I assumed that deployment via Docker was quite well supported as I’d found
- a docker-compose.yml in the source repo
- a post by Peter Babič detailing the process.
However, it turned out to be a little more complex than expected.
It’s not terrible, by any means, but the process can be a little unintuitive (a few things have also changed a bit since Peter’s post).
In this post, I’ll describe the process I used to get my Mastodon server up and running using docker-compose
.
Do I need to run my own instance?
There seems to have been some confusion around this on social media: you do not need to run your own instance of Mastodon in order to use it. You can simply find a Mastodon server which seems best aligned with your interests (it’s not massively important, you’ll still be able to see, follow and communicate with people on other servers).
Running your own instance is an option, rather than something that’s mandatory.

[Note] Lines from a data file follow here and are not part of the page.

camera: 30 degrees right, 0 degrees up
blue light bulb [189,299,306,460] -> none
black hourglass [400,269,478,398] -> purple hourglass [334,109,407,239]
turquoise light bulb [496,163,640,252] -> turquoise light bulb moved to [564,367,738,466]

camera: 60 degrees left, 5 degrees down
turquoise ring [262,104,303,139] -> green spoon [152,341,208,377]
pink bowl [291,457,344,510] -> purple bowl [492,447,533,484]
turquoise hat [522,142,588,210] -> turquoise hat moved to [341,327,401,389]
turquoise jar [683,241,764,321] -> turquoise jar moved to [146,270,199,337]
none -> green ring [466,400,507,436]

In fact, if you’re just starting off in the fediverse, starting by running your own instance might hamper your ability to discover people to follow. The federated
activity tab shows posts from instances that your instance knows about, but if you’re not following anyone there’ll be no federated activity to show. It’s well worth spending some time on a larger instance first to get a feel for who you want to follow.
This post is more about sharing my experiences for those who do want to run their own instance (and do so using docker
).
Assumptions
This document assumes a few things
- You’ve already configured DNS to point your chosen domain to the system that you’re deploying on
- You already have
docker
,docker-compose
andgit
installed on that system
It also assumes that your system has sufficient resources to run Mastodon. I couldn’t find any documentation ahead of time to indicate what might be considered sufficient, but I give some observations on minimum requirements below.
Getting the Repo
We’re going to use released/tagged docker images rather than building from source (there are some definite advantages to building from source, but it’s better to use battle-tested images until you’re in a position to know whether it was you that broke something.).

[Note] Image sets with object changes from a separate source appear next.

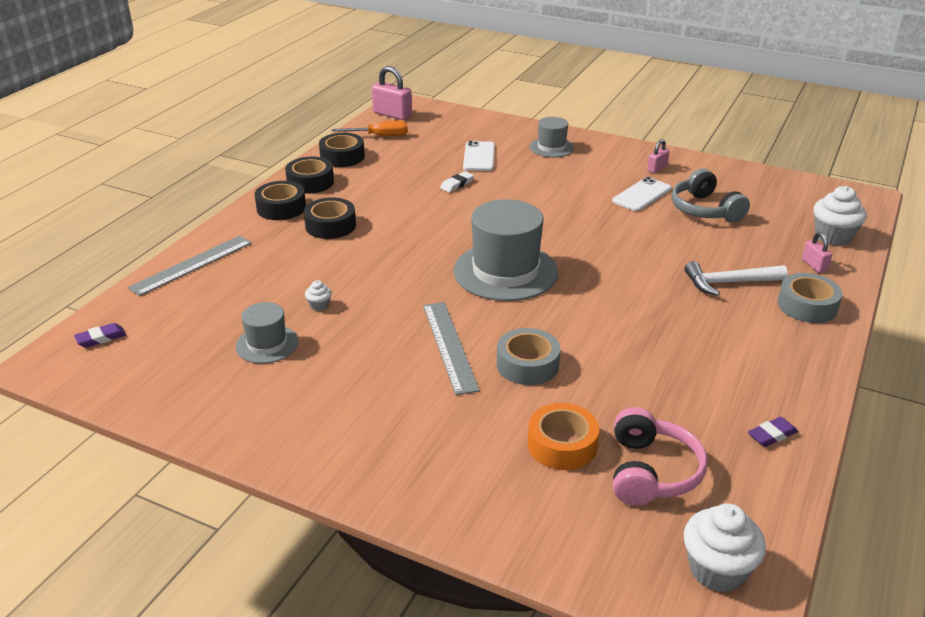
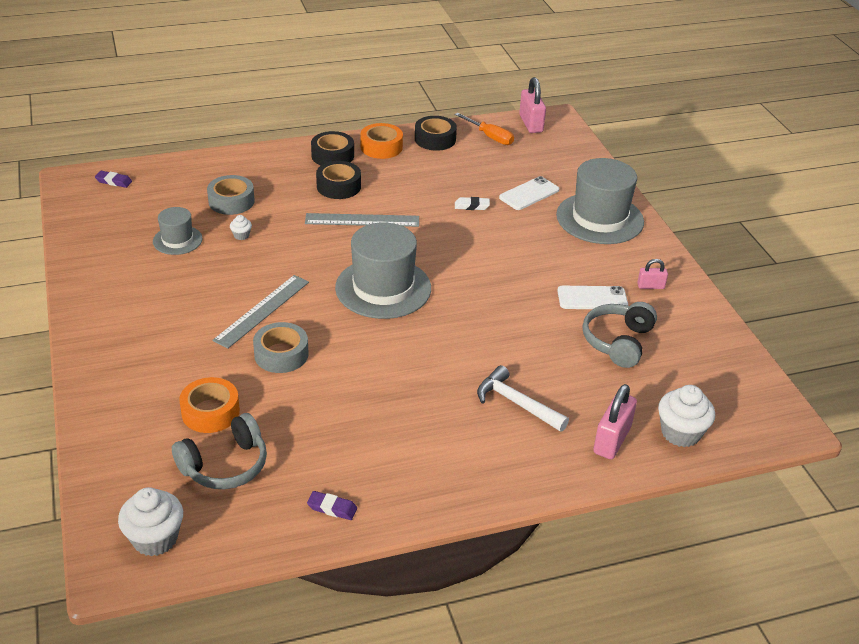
camera: 45 degrees right, 5 degrees up
grey ruler [128,236,252,296] -> grey ruler moved to [305,213,419,227]
black tape [285,157,334,194] -> orange tape [360,123,403,159]
grey hat [530,117,574,157] -> grey hat [556,158,644,244], size x1.88
pink headphones [613,407,708,506] -> grey headphones [172,413,267,489]
grey tape [778,273,842,323] -> grey tape moved to [207,175,255,215]
pink padlock [802,232,832,273] -> pink padlock [593,384,637,459], size x1.77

However, we need to fetch that docker-compose.yml
file, and it’s worth being able to keep a note of exactly which version of it we have (in case it changes/breaks in future releases).
Clone the repo down, and then create a branch named based upon the latest tag
git clone https://github.com/mastodon/mastodon.git
cd mastodon
latest=$(git describe --tags `git rev-list --tags --max-count=1`)
git checkout $lastest -b ${latest}-branch
Preparation
When docker-compose
is run, it’ll create some directories to act as volumes for the various images. However, we don’t really want those to be created inside a copy of a git repo (it’s just asking for someone to run reset --hard --origin
), so make a copy of the compose file in the parent directory
cd ..
cp mastodon/docker-compose.yml ./
Use your text editor of choice to edit docker-compose.yml
and change a few things
- comment out the lines starting with
build:
- change the image line to use a tagged version (e.g.
tootsuite/mastodon:v4.0
) - (optional) define
container_name
for each (this means you’ll get a defined name rather than compose’s generated one)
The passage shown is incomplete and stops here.